Il aura lieu à la maison de l’avocat de 9 heures à 16 heures et son accès est ouvert au public et notamment aux dirigeants d’entreprise du bassin grenoblois.

Le programme du colloque « le droit Ohada et la sécurité des investissements : enjeux et limites d’une harmonisation juridique »

Accueil des participants à 9h et mots d’accueil à 9h15 : Wilfried Samba-Sambeligue, bâtonnier de l’ordre des avocats du barreau de Grenoble ; Pascale Modelski, ancien bâtonnier de l’ordre des avocats du barreau de Grenoble et ancienne vice-présidente du Conseil national des barreaux ; Daouda Samna, président de la Conférence des barreaux des États membres de l’Ohada, ancien bâtonnier du Niger.

9h30. Le droit Ohada :  un outil d’intégration juridique unique. Présentation institutionnelle, traités et textes fondamentaux.

Par Gérard Anou, maître de conférences, université de Lyon ; et Charlotte Iverne, conseillère Développement et influence par le droit, ministère de l’Europe et des affaires étrangères (MEAE).
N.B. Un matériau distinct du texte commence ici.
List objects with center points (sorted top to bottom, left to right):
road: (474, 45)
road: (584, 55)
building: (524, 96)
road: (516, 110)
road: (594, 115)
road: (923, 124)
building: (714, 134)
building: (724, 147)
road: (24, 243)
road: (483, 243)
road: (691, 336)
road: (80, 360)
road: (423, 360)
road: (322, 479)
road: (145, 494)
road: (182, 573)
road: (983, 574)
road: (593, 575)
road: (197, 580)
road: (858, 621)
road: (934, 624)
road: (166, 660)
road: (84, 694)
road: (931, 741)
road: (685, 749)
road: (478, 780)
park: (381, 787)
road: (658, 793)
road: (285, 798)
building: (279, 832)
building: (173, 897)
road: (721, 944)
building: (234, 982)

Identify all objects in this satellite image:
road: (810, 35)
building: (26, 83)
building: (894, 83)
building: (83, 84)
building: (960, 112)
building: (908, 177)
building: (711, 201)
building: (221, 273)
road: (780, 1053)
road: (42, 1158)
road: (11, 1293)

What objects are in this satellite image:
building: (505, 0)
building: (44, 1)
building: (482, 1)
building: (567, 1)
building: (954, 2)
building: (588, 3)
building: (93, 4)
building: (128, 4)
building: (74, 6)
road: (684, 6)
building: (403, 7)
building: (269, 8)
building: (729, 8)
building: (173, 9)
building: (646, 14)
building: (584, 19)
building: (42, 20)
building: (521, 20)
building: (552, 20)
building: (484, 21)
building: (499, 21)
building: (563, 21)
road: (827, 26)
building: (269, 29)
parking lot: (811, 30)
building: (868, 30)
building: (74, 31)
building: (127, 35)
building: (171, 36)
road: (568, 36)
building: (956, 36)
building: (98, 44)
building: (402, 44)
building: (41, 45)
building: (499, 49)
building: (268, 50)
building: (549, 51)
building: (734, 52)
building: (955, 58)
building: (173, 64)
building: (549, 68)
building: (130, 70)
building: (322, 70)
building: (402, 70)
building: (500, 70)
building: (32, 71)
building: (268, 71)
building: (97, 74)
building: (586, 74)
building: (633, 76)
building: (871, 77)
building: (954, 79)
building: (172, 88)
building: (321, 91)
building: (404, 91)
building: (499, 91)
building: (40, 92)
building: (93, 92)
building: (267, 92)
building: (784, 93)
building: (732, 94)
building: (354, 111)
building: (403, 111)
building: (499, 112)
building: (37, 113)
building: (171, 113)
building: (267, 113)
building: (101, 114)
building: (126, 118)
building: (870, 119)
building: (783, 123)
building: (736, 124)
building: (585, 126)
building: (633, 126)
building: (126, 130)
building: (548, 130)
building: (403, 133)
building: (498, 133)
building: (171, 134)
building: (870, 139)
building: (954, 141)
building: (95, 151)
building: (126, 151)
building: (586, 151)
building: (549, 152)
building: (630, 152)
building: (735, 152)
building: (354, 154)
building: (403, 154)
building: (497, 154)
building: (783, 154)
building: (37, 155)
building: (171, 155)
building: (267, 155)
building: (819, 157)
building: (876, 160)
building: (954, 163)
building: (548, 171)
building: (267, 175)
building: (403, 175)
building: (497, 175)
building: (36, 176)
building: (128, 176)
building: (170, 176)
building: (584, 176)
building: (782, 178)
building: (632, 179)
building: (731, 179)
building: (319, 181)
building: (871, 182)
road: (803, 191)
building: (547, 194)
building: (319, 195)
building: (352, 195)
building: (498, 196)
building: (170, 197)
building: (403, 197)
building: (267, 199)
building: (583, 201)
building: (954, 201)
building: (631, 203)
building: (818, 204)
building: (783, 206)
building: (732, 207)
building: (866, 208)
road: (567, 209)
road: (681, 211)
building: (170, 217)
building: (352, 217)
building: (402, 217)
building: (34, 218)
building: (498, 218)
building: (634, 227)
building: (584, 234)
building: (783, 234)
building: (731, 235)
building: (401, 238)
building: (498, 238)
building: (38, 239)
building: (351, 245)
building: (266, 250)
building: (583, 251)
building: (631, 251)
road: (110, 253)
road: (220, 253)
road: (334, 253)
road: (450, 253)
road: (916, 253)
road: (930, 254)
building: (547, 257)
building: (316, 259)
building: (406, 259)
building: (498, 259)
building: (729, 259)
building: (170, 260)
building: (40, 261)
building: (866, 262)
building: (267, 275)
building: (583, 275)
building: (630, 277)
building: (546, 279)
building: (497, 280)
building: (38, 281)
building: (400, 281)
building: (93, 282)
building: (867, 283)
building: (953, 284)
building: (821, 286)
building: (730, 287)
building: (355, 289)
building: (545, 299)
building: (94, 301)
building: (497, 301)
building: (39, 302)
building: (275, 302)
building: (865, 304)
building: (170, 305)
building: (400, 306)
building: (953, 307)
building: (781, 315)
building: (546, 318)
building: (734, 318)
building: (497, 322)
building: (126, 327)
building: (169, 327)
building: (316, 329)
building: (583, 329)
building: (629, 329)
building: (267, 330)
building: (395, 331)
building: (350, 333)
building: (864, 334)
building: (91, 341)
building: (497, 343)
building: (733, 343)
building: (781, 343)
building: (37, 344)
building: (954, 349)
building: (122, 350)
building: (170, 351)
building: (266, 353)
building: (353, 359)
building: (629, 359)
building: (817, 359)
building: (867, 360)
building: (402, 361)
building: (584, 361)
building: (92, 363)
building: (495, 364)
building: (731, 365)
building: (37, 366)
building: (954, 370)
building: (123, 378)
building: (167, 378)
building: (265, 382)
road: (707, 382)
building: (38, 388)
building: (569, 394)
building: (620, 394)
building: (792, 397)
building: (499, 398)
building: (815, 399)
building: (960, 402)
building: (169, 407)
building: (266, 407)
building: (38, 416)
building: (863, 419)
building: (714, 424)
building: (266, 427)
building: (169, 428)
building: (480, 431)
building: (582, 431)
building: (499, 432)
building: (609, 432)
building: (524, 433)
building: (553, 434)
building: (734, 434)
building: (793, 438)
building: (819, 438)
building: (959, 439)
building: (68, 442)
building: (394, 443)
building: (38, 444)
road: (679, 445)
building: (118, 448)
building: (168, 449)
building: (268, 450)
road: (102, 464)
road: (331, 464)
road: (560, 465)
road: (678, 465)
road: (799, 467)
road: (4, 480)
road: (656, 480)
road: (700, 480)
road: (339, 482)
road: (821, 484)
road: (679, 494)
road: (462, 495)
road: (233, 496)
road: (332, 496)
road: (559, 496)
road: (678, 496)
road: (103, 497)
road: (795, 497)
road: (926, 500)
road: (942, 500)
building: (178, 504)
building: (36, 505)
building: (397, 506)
11h. Actes uniformes et sécurité des investissements: quelles réalités dans l’espace Ohada ? Une sécurité réelle mais une effectivité contrainte.

Par Coco Kayudi, bâtonnier du barreau de Kinsahsa-Matété ; et Jacques-Brice Momnougui, président du club Ohada Bordeaux, avocat au barreau de Bordeaux.

13h30. L’arbitrage et le rôle de la Cour commune de justice et d’arbitrage. Une dualité fonctionnelle unique.

Par Louis Degos, avocat au barreau de Paris, spécialiste en droit de l’arbitrage, président de la commission prospective du Conseil national des barreaux (CNB) ; et Caline Kamya, avocat au barreau de Paris, membre de la commission des affaires européennes et internationales du CNB.

14h45. L’Ohada face au défi numérique. Présentation de l’Enohada (Ecole numérique de l’Ohada).

Par Samna Daouda, président de la Conférence des barreaux des États membres de l’OHADA, ancien bâtonnier du Niger.

Clôture des travaux du colloque à 16 heures.